The more people feed the image with their feelings, the stronger the image, the stronger the possibility of the reverse influence of the image on the activities of a person, people (community). Able to form characters, behavior of large and small social groups, in connection with which the problem arises of a certain culture of creating images inherent in peoples and countries, nations, states and ethnic groups. The heritage of figurative thinking of any people can be considered as a kind of "imprint" of its views on the world, the idea of life, its mission in the world, a kind of cultural self-portrait.
- Imaginative perception
Figurative perception is a fundamentally holistic one-stage process, recognition, recognition of an object, process, phenomenon "as a whole", identifying it with its own "representation" or establishing a connection, similarity, analogue of a new object with an already existing holistic natural phenomenon (figurative perception of nature), reality. The formation of the image is based on the existing life experience, human knowledge. Part of this experience is genetically shaped, and then one speaks of the "experience of previous generations. " Part of this experience can be accumulated by society in the form of knowledge and transferred by society to a person in the process of learning (language, writing, conceptual base, social models of behavior, etc.).
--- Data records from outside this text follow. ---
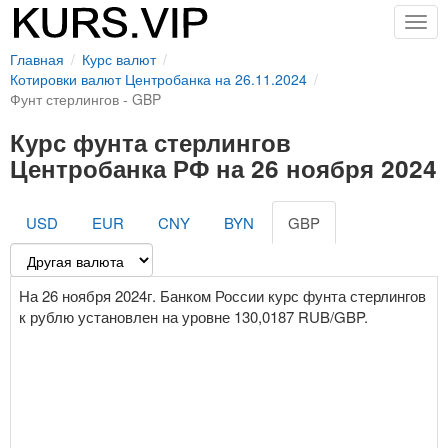
Togg
navig
Главная
Курс валют
Котировки валют Центробанка на 26.11.2024
Фунт стерлингов - GBP
Курс фунта стерлингов
Центробанка РФ на 26 ноября 2024
USD
EUR
CNY
BYN
GBP
На 26 ноября 2024г. Банком России курс фунта стерлингов
к рублю установлен на уровне 130,0187 RUB/GBP.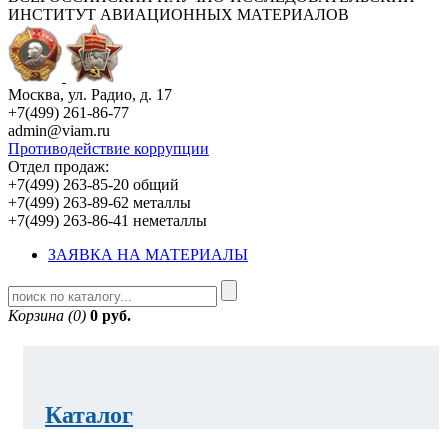
ИНСТИТУТ АВИАЦИОННЫХ МАТЕРИАЛОВ
Москва, ул. Радио, д. 17
+7(499) 261-86-77
admin@viam.ru
Противодействие коррупции
Отдел продаж:
+7(499) 263-85-20 общий
+7(499) 263-89-62 металлы
+7(499) 263-86-41 неметаллы
ЗАЯВКА НА МАТЕРИАЛЫ
Корзина (0)
0 руб.
Каталог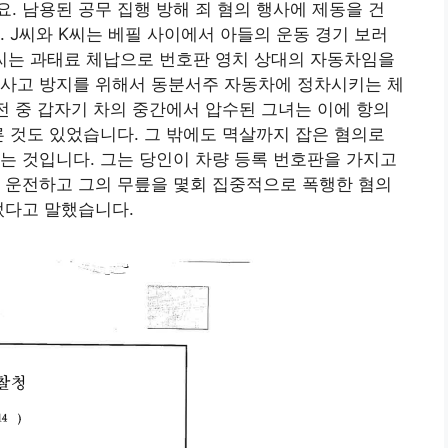
. 남용된 공무 집행 방해 죄 혐의 행사에 제동을 건
 J씨와 K씨는 베필 사이에서 아들의 운동 경기 보러
J씨는 과태료 체납으로 번호판 영치 상대의 자동차임을
 사고 방지를 위해서 동분서주 자동차에 정차시키는 체
운전 중 갑자기 차의 중간에서 압수된 그녀는 이에 항의
른 것도 있었습니다. 그 밖에도 멱살까지 잡은 혐의로
는 것입니다. 그는 당인이 차량 등록 번호판을 가지고
 운전하고 그의 무릎을 몇회 집중적으로 폭행한 혐의
었다고 말했습니다.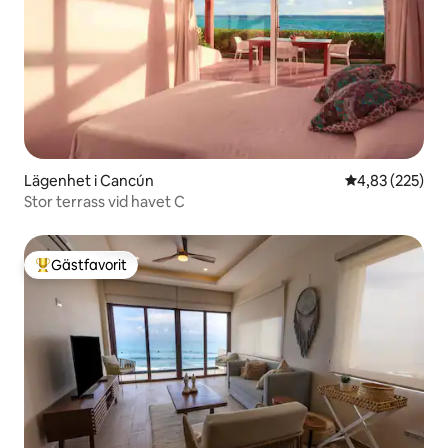
Lägenhet i Cancún
4,83 av 5 i ge
4,83 (225)
Stor terrass vid havet C
Gästfavorit
Populär gästfavorit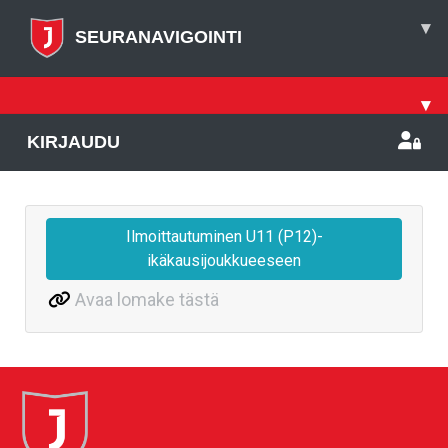
▾
SEURANAVIGOINTI
▾
KIRJAUDU
Ilmoittautuminen U11 (P12)-
ikäkausijoukkueeseen
Avaa lomake tästä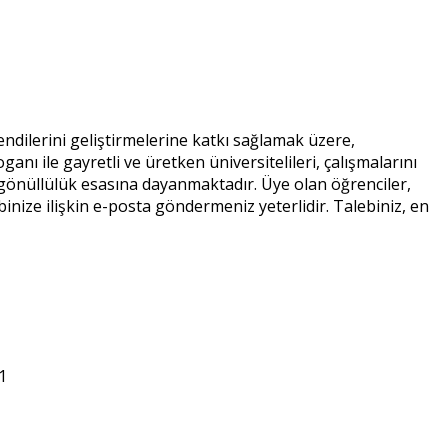
ndilerini geliştirmelerine katkı sağlamak üzere,
anı ile gayretli ve üretken üniversitelileri, çalışmalarını
gönüllülük esasına dayanmaktadır. Üye olan öğrenciler,
inize ilişkin e-posta göndermeniz yeterlidir. Talebiniz, en
1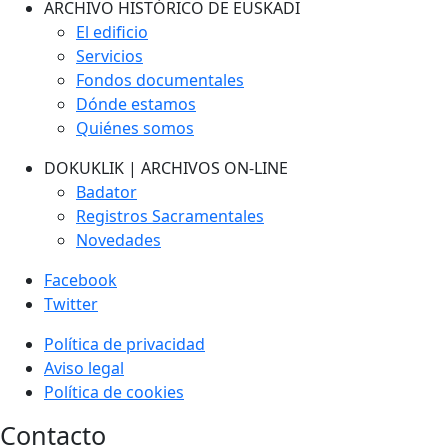
ARCHIVO HISTÓRICO DE EUSKADI
El edificio
Servicios
Fondos documentales
Dónde estamos
Quiénes somos
DOKUKLIK | ARCHIVOS ON-LINE
Badator
Registros Sacramentales
Novedades
Facebook
Twitter
Política de privacidad
Aviso legal
Política de cookies
Contacto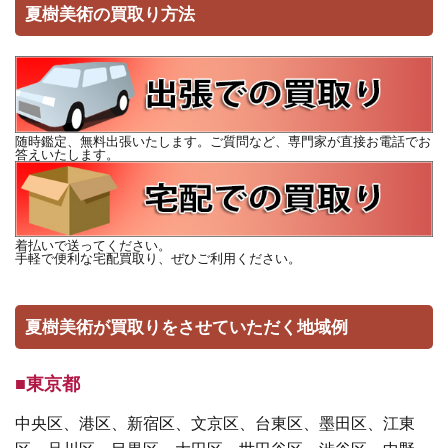
夏樹美術の買取り方法
随時鑑定、無料出張いたします。ご質問など、専門家が直接お電話でお
答えいたします。
着払いで送ってください。
手軽で便利な宅配買取り、ぜひご利用ください。
夏樹美術が買取りをさせていただく地域例
■東京都
中央区、港区、新宿区、文京区、台東区、墨田区、江東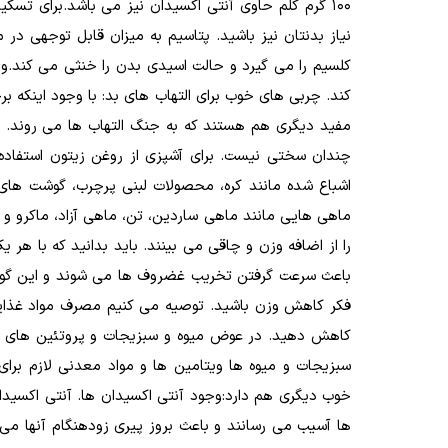
نیاز بدنتان نیز باشید. پتاسیم به میزان قابل توجهی در 
کند. چربی های خوب برای التهاب های بد: با وجود اینکه ب
چندان سختی نیست. برای آشپزی از روغن زیتون استفاده 
ماهی هایی مانند ماهی ساردین، تن، ماهی آزاد، ماکرو و غی
باعث سرعت گرفتن تخریب غضروف ها می شوند و این گونه 
فکر کاهش وزن باشید. توصیه می کنیم مصرف مواد غذایی
کاهش دهید. در عوض میوه و سبزیجات و پروتئین های گی
سبزیجات و میوه ها ویتامین ها و مواد معدنی لازم بر
خوب دیگری هم دارد:وجود آنتی اکسیدان ها. آنتی اکسید
ها آسیب می رسانند و باعث بروز پیری زودهنگام آنها م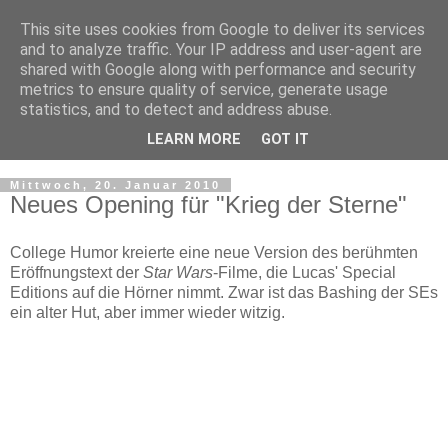
This site uses cookies from Google to deliver its services
and to analyze traffic. Your IP address and user-agent are
shared with Google along with performance and security
metrics to ensure quality of service, generate usage
statistics, and to detect and address abuse.
LEARN MORE
GOT IT
▼
Mittwoch, 20. Januar 2010
Neues Opening für "Krieg der Sterne"
College Humor kreierte eine neue Version des berühmten
Eröffnungstext der
Star Wars
-Filme, die Lucas' Special
Editions auf die Hörner nimmt. Zwar ist das Bashing der SEs
ein alter Hut, aber immer wieder witzig.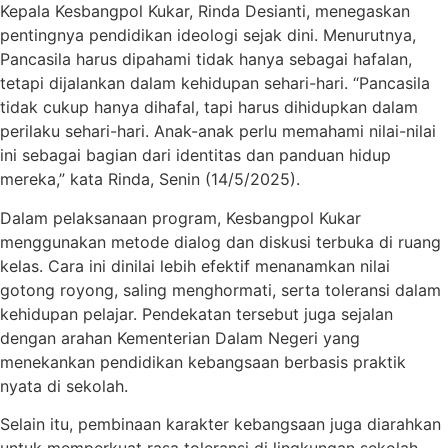
Kepala Kesbangpol Kukar, Rinda Desianti, menegaskan
pentingnya pendidikan ideologi sejak dini. Menurutnya,
Pancasila harus dipahami tidak hanya sebagai hafalan,
tetapi dijalankan dalam kehidupan sehari-hari. “Pancasila
tidak cukup hanya dihafal, tapi harus dihidupkan dalam
perilaku sehari-hari. Anak-anak perlu memahami nilai-nilai
ini sebagai bagian dari identitas dan panduan hidup
mereka,” kata Rinda, Senin (14/5/2025).
Dalam pelaksanaan program, Kesbangpol Kukar
menggunakan metode dialog dan diskusi terbuka di ruang
kelas. Cara ini dinilai lebih efektif menanamkan nilai
gotong royong, saling menghormati, serta toleransi dalam
kehidupan pelajar. Pendekatan tersebut juga sejalan
dengan arahan Kementerian Dalam Negeri yang
menekankan pendidikan kebangsaan berbasis praktik
nyata di sekolah.
Selain itu, pembinaan karakter kebangsaan juga diarahkan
Learning is the process of transforming the knowledge of society into the knowledge of a particular person. Sometimes it is identified with emotional perception and is opposed to analytical (abstract). However, in its pure form, each of the ways of perception is rare, usually the emotional and analytical flow together. From a dialectical point of view, figurative and abstract thinking are inseparable, but in the vast majority of situations one can speak of the conditional predominance of one or another type. The nature of figurative perception is not fully disclosed. Perceiving reality, a person receives "at the input" a certain amount of information, and "at the output" a holistic image is formed, characterized by some finite set of concepts. We "read" not letters, but words and phrases; “we see” not a “fragment” of the picture, but its integrity, we “hear” not individual sounds, but their totality. The result of figurative recognition is generally ambiguous. Figurative thinking is fundamentally based on "similarity".
- Figurative language
Figurative language - the language of images does not always use words, although it is often identified with literary language. However, often the means of figurative thinking are not words and letters, but visible images. The means of figurative language include hieroglyphs that convey a holistic image, meaning and even direction of action, runes, letter-images, symbols, etc. Figurative language allows you to highlight the features of a phenomenon, certain qualities of an object, strengthen and consolidate the emotional, aesthetic perception of a phenomenon, form and remember the impressions from it in a single holistic form.
- Figurative perception of nature
Figurative perception of nature - a historically fixed period of formation and development of the ancient world, associated with the formation of myths, the creation of images of gods, as products of figurative, holistic perception of natural reality, natural elements, elements, substances and compounds by people.